C’est une poupée, une simple poupée de porcelaine. Un miracle l’a conservée presque intacte, avec des vestiges de cheveux, et des yeux qui portent encore quelques écailles de couleur. C’est une vision si familière pour moi que je ne comprends pas, tout d’abord, l’émotion de Cornélius. Il me faut plusieurs secondes pour réaliser… J’y suis ! l’insolite me pénètre et me bouleverse aussitôt. C’est une poupée humaine, qui représente une fille, une fille de chez nous. Mais je refuse de me laisser entraîner par des chimères. Avant de crier au prodige, il faut examiner toutes les possibilités de causes banales. Un savant comme Cornélius a certainement dû le faire. Voyons : parmi les poupées des enfants singes, il en existe quelques-unes, peu, mais enfin quelques-unes, ayant une forme animale et même humaine. Ce n’est pas la seule présence de celle-ci qui peut émouvoir ainsi le chimpanzé… M’y voici encore : les jouets des petits singes figurant des animaux ne sont pas en porcelaine ; et surtout, en général, ils ne sont pas habillés ; pas habillés en tout cas comme des êtres raisonnables. Et cette poupée, je vous le dis, est vêtue comme une poupée de chez nous – on distingue des restes bien apparents de la robe, du corsage, du jupon et de la culotte – vêtue avec le goût que mettrait une petite fille de la Terre à parer sa poupée favorite, avec le soin que prendrait une petite guenon de Soror à habiller sa poupée guenon ; un soin que jamais, jamais, elle n’apporterait à travestir une forme animale comme la forme humaine. Je comprends, je comprends de mieux en mieux l’émoi de mon subtil ami chimpanzé.

Et ce n’est pas tout.

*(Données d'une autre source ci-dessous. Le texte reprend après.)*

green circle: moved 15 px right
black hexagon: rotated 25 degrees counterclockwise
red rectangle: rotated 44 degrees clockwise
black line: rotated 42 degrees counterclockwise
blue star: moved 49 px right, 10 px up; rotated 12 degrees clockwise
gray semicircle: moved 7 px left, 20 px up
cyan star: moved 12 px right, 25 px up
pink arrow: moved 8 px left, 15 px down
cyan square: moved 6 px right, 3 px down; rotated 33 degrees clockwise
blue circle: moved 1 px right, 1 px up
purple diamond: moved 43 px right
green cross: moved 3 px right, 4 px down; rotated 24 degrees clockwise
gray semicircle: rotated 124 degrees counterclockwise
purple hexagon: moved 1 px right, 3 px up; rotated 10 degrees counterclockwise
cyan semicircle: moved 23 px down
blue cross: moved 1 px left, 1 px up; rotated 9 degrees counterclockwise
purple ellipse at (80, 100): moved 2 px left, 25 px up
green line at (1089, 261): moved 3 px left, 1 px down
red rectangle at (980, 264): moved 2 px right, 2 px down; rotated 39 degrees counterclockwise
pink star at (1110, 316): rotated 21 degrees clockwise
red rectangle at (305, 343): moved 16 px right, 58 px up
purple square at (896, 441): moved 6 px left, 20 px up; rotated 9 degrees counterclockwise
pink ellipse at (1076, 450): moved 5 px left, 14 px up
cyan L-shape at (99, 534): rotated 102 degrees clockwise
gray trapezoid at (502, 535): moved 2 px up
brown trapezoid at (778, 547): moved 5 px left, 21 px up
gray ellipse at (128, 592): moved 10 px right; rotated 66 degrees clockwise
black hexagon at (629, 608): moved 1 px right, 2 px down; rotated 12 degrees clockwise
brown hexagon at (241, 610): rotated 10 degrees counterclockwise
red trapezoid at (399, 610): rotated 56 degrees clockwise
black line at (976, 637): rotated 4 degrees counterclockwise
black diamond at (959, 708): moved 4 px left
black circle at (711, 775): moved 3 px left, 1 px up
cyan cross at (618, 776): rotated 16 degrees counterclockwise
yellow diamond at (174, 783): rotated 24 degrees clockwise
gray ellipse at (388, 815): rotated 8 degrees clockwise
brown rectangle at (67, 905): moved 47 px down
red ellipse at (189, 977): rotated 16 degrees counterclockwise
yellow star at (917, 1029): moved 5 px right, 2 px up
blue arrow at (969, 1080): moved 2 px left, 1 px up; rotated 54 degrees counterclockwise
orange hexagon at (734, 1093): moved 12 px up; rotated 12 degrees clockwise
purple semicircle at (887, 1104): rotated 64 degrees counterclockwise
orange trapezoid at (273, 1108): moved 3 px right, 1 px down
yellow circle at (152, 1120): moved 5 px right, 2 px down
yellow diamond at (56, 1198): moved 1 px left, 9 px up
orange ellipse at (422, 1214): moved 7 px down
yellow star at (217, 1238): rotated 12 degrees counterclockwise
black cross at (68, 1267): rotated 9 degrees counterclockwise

Ce jouet présente une autre anomalie, une autre bizarrerie qui a fait rire tous les ouvriers et même sourire le solennel orang-outan qui dirige les fouilles. La poupée parle. Elle parle comme une poupée de chez nous. En la posant, Cornélius a pressé par hasard le mécanisme resté intact et elle a parlé. Oh ! elle n’a pas fait de discours. Elle a prononcé un mot, un simple mot de deux syllabes : pa-pa. Pa-pa, dit encore la poupée, comme Cornélius la reprend et la tourne en tous sens entre ses mains agiles. Le mot est le même en français et en langage simien, peut-être aussi en bien d’autres langages de ce cosmos mystérieux, et il a la même signification. Pa-pa, redit la petite poupée humaine, et c’est cela surtout qui fait rougir le mufle de mon savant compagnon ; c’est cela qui me bouleverse au point que je suis obligé de me retenir pour ne pas crier, tandis qu’il m’entraîne à l’écart, emportant sa précieuse découverte.

« Le monstrueux imbécile ! » murmure-t-il après un long silence.

Je sais de qui il parle et je partage son indignation. Le vieil orang décoré a vu là un simple jouet de petite guenon, qu’un fabricant excentrique, vivant dans un passé lointain, aurait doté de la parole. Il est inutile de lui proposer une autre explication. Cornélius ne l’essaie même pas. Celle qui se présente naturellement à son esprit lui paraît même si troublante qu’il la garde pour lui. Il ne m’en souffle pas mot à moi-même, mais il sait bien que je l’ai devinée.

Il reste songeur et muet pendant tout le reste de la journée. J’ai l’impression qu’il a peur, à présent, de poursuivre ses recherches et qu’il regrette ses demi-confidences. Sa surexcitation tombée, il déplore que j’aie été témoin de sa découverte.